Researchers reconfigured the design of solid-state lithium batteries so that of all their components can be easily recycled. They tested their innovation using coin cell batteries, pictured here. Credit: Poornima Tomy/Penn State . All Rights Reserved.

Post doc student co-authors

By Mariah Lucas

Rechargeable solid-state lithium batteries are an emerging technology that could someday power cell phones and laptops for days with a single charge. Offering significantly enhanced energy density, they are a safer alternative to the flammable lithium-ion batteries currently used in consumer electronics — but they are not environmentally friendly. Current recycling methods focus on the limited recovery of metals contained within the cathodes, while everything else goes to waste.  

A team of Penn State researchers may have solved this issue. Led by Enrique Gomez, interim associate dean for equity and inclusion and professor of chemical engineering in the Penn State College of Engineering, the team reconfigured the design of these solid-state lithium batteries so that all their components can be easily recycled. They published their findings in ACS Energy Letters.  
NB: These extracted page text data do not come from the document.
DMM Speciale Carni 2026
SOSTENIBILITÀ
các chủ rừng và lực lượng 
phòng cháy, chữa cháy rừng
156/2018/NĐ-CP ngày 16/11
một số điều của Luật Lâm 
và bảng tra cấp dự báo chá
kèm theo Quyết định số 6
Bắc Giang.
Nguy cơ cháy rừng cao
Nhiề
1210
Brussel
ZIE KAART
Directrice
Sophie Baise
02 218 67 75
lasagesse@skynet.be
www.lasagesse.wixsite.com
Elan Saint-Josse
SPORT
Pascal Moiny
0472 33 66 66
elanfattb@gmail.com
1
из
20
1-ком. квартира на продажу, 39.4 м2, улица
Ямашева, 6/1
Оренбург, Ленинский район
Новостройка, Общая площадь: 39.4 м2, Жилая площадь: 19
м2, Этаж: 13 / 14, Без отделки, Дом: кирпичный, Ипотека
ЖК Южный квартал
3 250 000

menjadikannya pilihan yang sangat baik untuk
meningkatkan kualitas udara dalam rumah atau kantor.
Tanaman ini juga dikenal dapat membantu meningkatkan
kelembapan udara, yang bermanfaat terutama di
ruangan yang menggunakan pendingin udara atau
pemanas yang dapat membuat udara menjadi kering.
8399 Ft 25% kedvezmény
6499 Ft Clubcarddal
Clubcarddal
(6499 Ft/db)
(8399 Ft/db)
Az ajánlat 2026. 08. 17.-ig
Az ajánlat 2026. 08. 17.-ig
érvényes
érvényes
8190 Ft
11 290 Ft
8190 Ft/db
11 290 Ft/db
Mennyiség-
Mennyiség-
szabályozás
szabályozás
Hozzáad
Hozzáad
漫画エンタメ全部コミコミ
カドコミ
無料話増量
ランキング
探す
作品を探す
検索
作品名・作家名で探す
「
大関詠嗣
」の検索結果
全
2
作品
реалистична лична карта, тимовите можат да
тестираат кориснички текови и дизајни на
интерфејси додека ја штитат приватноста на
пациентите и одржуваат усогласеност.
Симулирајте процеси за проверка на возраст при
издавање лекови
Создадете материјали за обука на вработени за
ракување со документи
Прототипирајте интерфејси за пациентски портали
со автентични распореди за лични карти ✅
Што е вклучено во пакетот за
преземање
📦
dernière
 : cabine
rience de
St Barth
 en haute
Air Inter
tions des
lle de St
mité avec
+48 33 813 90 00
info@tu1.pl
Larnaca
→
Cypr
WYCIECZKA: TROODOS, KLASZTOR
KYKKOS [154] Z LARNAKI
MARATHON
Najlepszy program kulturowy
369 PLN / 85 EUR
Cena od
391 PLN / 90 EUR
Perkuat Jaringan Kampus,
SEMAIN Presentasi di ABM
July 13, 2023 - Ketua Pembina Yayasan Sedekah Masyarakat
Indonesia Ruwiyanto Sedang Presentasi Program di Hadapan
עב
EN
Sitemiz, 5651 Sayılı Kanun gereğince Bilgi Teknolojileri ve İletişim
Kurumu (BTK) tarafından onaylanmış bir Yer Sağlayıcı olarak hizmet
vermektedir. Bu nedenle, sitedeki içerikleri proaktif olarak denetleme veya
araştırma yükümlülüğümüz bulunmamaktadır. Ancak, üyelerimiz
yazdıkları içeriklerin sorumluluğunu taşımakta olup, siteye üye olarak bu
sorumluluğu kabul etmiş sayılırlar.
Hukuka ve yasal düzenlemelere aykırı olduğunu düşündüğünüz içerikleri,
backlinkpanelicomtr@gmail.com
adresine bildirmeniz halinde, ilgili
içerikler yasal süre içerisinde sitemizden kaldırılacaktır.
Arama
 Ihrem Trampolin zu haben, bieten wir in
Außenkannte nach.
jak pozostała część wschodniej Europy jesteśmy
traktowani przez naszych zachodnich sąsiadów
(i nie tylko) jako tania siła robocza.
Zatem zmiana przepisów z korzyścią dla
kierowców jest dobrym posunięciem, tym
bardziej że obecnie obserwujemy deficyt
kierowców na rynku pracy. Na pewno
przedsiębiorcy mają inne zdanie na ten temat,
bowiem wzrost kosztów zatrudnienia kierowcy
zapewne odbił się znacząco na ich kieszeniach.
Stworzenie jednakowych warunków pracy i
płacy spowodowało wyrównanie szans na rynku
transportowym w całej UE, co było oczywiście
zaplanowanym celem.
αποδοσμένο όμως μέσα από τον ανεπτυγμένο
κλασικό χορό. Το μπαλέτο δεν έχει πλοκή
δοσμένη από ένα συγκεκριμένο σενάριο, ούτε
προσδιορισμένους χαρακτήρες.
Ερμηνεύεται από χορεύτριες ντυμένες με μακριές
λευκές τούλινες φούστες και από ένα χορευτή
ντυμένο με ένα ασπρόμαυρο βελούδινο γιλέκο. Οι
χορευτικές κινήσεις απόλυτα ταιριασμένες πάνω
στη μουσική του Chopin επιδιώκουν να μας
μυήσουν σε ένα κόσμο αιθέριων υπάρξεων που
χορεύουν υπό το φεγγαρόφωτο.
“As the need for rechargeable batteries grows, we need to think about the end-of-life of this technology,” Gomez said. “We hope our work highlights the possibilities in recycling of solid-state batteries, with the help of some key design elements.” 

Traditionally, most of the core battery components have gone to waste because they mix during the recycling process, forming a “black mass,” according to the researchers. This black mass is rich in materials needed for batteries but separating them out remains a challenge. In solid-state batteries, the use of solid electrolytes compounds this problem, as they become intermixed with the black mass.  

To more easily separate these components from the other metal components in a coin cell battery, researchers inserted two polymer layers at the interfaces between the electrode and the electrolyte prior to the start of the recycling process.  

“We proposed that by dissolving the polymer layer during the recycling process, you can easily separate the electrode from the electrolyte,” said Yi-Chen Lan, doctoral student in chemical engineering and first author on the paper. “Without the polymer layer separating them, you would have the electrode and electrolyte mixed together, which makes them hard to recycle.”

Once the researchers successfully separated out the components, they made a composite with the recovered metals and electrodes using cold sintering — the process of combining powder-based materials into dense forms at low temperatures through applied pressure using solvents. Cold sintering was developed in 2016 by a team of researchers led by Clive Randall, director of Penn State’s Materials Research Institute and distinguished professor of materials science and engineering. Gomez and his team recently demonstrated the recycling of solid-state electrolytes using cold sintering.  

“We used cold sintering to combine the recovered electrodes with recovered composite solid electrolyte powders, then reconstructed the battery with the polymer layers added,” said Po-Hao Lai, a doctoral student in chemical engineering and co-author on the paper. “This enables us to recycle the whole battery, which we are then able to recycle again after its use.”  

After testing its performance, they found that the reconstructed battery achieved between 92.5% and 93.8% of its original discharge capacity.  

“While the commercialization of all-solid-state lithium batteries is still in its early stages, our work provides important insights and ideas for designing recyclable versions of these batteries,” Lan said. “While we're not quite there yet, the long-term goal is to apply this innovation to larger batteries that could be used in devices like cell phones and laptops, once all-solid-state technology becomes more prevalent.” 

In addition to Gomez, Lan and Lai, Bryan Vogt, professor of chemical engineering, also contributed to the paper.  

The U.S. National Science Foundation, the U.S. Department of Defense, the Army Research Laboratory and the Army Research Office supported this research.